Well Im gonna start with the story then the specs.

Last night im all settled into my bed watching a new episode of lie to me with my new headphones that my brother got me cuz he cant stand hearing tv shows at 2 in the morning. There working fine untill 20mins into my show then it gets all garbled then stops sending sound all together.

Ive been looking for quite some time at goggle for

"NexXTech 900MHZ Wireless Headphones not working"
Or
"NexXTech 900MHZ Wireless Headphones No Sound"

i cant seam to find anything but an amazon site telling me how great this price is.

Now My System Specs are..

Windows 7 7600 RTM
320 GB Hard Drive (Sorry i dont know its certain specs)
AMD x64 x2 Dual Core +6000 Processor/Cpu
Asus M2N-E-SLI Motherboard (Green)
ATI 4890 1gb Cache Video Card
No Sound Card

Now My sound driver is: "C-Media CM6501 Like Sound Device"

I know i have a very low score on these forum's but i didn't know were else to turn since all i can find is a amazon site or some 40 year old fat woman on goggle video doing a video review talking about how she walks around the house cleaning and listing to her tv show.

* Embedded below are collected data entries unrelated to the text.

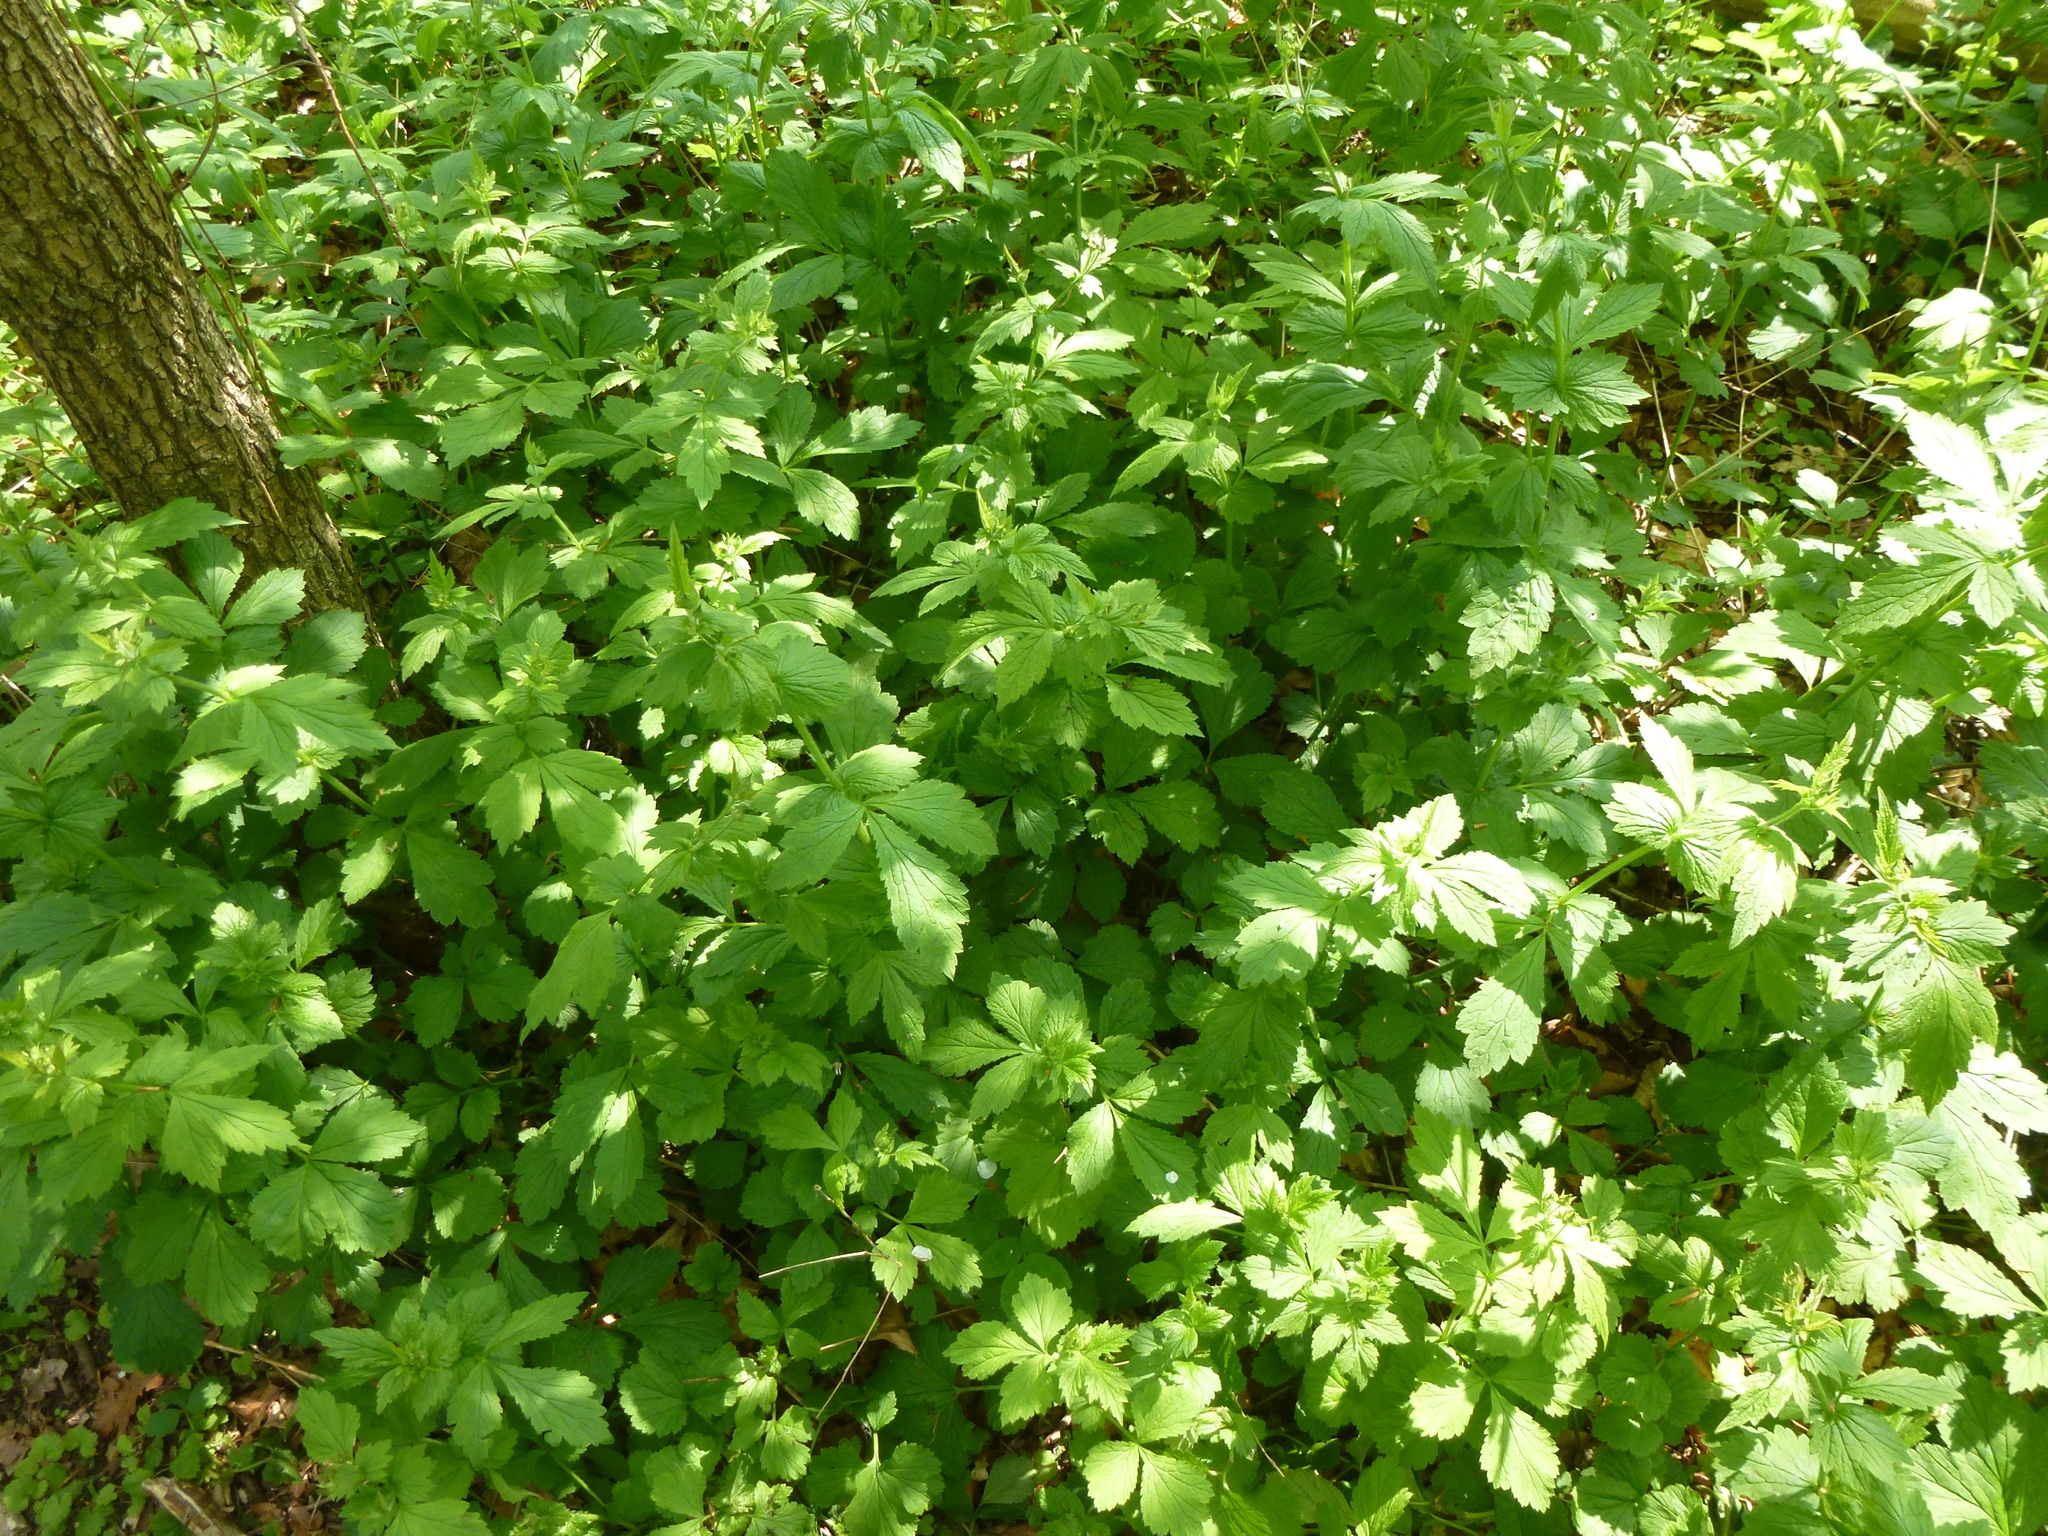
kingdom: Plantae
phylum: Tracheophyta
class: Magnoliopsida
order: Rosales
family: Rosaceae
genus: Geum
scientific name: Geum urbanum
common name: Wood avens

Thanks For your time Forum.


----------



## etaf (Oct 2, 2003)

How long have you had the headphones ?

Does the PC work normally with sound - you say no sound card, does that just mean you are using the onboard sound card - or has the PC got a problem with sound


----------



## Zale (Nov 8, 2009)

got them 2days ago

and on board sound card.


----------



## etaf (Oct 2, 2003)

it maybe they have just gone faulty - do you jabe any other PC you can test them out on..


----------